3.1. Phenotypic and Physiological Parameters of the Three Maize Varieties

To examine phenotypic variations associated with lodging resistance, we analyzed physiological and anatomical traits in three maize inbred lines: lodging-resistant (P), susceptible (C), and their moderately resistant recombinant progeny (Z). The rind penetration strength (RPS) of stalks was measured in the three genotypes C (Figure 1A), Z (Figure 1B), and P (Figure 1C) at both the grain-filling and maturity stages. At the grain-filling stage, the mean RPS values were 25.38 N·mm−2, 32.62 N·mm−2, and 38.23 N·mm−2 (Figure 1D), respectively, which increased to 37.38 N·mm−2, 46.61 N·mm−2, and 50.23 N·mm−2 at maturity (Figure 1D). Compared to P and Z, the lodging-susceptible variety C had significantly lower RPS at both the grain-filling and maturity stages (p < 0.05, one-way ANOVA with LSD post hoc test).
Figure 1. Phenotypic and physiological parameters of the three maize varieties with different lodging resistance. (AC): (A) Representative whole-plant phenotypes of Chang 7-2, (B) 23NWZ561, (C) PHB1M. (DG): (D) Comparisons of rind penetration strength (RPS), (E) lignin content, (F) cellulose content, (G) hemicellulose content at the grain-filling and maturity stages. Data are presented as mean ± SEM (n ≥ 3). Different lowercase letters above bars indicate significant differences among varieties within the same stage (p < 0.05, one-way ANOVA with LSD post hoc test).
As major structural components of the cell wall, the accumulation of lignin (Figure 1E), cellulose (Figure 1F), and hemicellulose (Figure 1G) is closely associated with stalk mechanical strength. Measurements across both developmental stages revealed a consistent trend among varieties: P had the highest contents of all three components, while C had the lowest, with significant differences observed between varieties (p < 0.05, one-way ANOVA with LSD post hoc test). Notably, hemicellulose content decreased at maturity, whereas cellulose and lignin contents increased significantly.
Anatomical analysis further indicated significant differences in vascular bundle number and cross-sectional area among the three varieties (Figure 2). PHB1M possessed the highest number of vascular bundles (Figure 2M) and the largest cross-sectional area (Figure 2N), followed by 23NWZ561, while Chang 7-2 showed the lowest values for both traits. In summary, multiple lines of evidence including mechanical properties, cell wall composition, and vascular bundle characteristics collectively demonstrate significant differences in stalk lodging resistance among the three maize varieties, with PHB1M exhibiting the strongest resistance and Chang 7-2 the weakest.
Figure 2. Microscopic structure and morphometric analysis of stalk vascular bundles in three maize varieties with different lodging resistance. (AC) Overall distribution of vascular bundles in stalk cross-sections at the grain-filling stage (scale bar = 1.0 mm). (DF) High-magnification images of individual vascular bundles at the grain-filling stage (scale bar = 500 μm). (GI) Overall distribution of vascular bundles at the maturity stage (scale bar = 1.0 mm). (JL) High-magnification images of individual vascular bundles at the maturity stage (scale bar = 500 μm). Images for each stage correspond to Chang 7-2 (A,D,G,J), 23NWZ561 (B,E,H,K), and PHB1M (C,F,I,L), respectively. (M) Number of vascular bundles per unit area. (N) Cross-sectional area of individual vascular bundles. Data are presented as mean ± SEM (n ≥ 5). Different lowercase letters above bars indicate significant differences among varieties within the same stage (p < 0.05, one-way ANOVA with LSD post hoc test).

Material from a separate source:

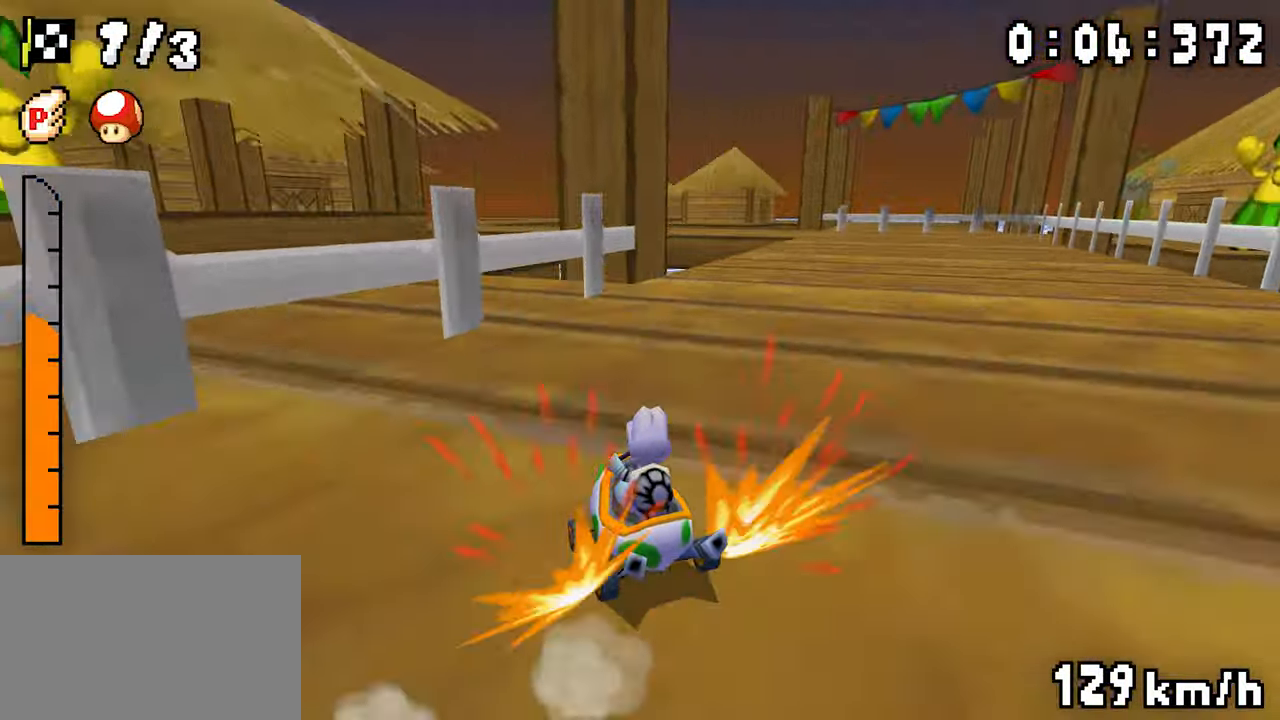
{"buttons": ["A", "R1", "DPAD_LEFT"], "events": [[216, "DPAD_RIGHT", "down"], [416, "DPAD_RIGHT", "up"], [433, "DPAD_LEFT", "down"]]}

3.2. Transcriptomic Analysis of Stalk Internodes in Three Maize Varieties at Filling and Maturity Stages

To elucidate the molecular mechanisms regulating stalk lodging resistance in maize, this study selected three varieties with varying degrees of lodging resistance: the highly resistant P, the moderately resistant recombinant inbred line Z (Z, derived from P × C), and the susceptible C. Comparative transcriptome analysis of stalk tissues collected at both filling and maturity stages identified a total of 21,087 differentially expressed genes (DEGs) from 10 pairwise comparisons. Both heatmap (Figure 3A) and principal component analysis (PCA) (Figure 3B) demonstrated that developmental stage served as the primary factor driving gene expression patterns, with PC1 clearly separating samples by developmental stage. Notably, the moderately resistant variety Z exhibited distinct developmental stage-specific transcriptional dynamics. During the filling stage, its transcriptomic profile clustered with the susceptible C, while at maturity it shifted to cluster with the highly resistant P. This dynamic shift indicates that the molecular basis of stalk lodging resistance is progressively established through transcriptional reprogramming during later developmental stages.
Figure 3. Transcriptomic profiling of stalk internodes across developmental stages in three maize varieties with different lodging resistance. (A) Heatmap showing hierarchical clustering of differentially expressed genes (DEGs). Sample labels M01-M18 represent biological replicates of: Chang 7-2 (C, lodging-susceptible), PHB1M (P, lodging-resistant), and 23NWZ561 (Z, moderately resistant) at grain-filling (M01-M08) and maturity (M10-M18) stages. (B) Principal component analysis (PCA) of transcriptome profiles. Samples are distinguished by both genotype and developmental stage: Chang 7-2 at grain-filling (C7, green plus signs) and maturity (C9, red circles); PHB1M at grain-filling (P7, orange envelopes) and maturity (P9, orange triangles); 23NWZ561 at grain-filling (Z7, purple asterisks) and maturity (Z9, blue squares). The clear separation along PC1 (36.1% of variance) primarily reflects developmental stage progression, while PC2 (26.1% of variance) captures genotype-specific variation.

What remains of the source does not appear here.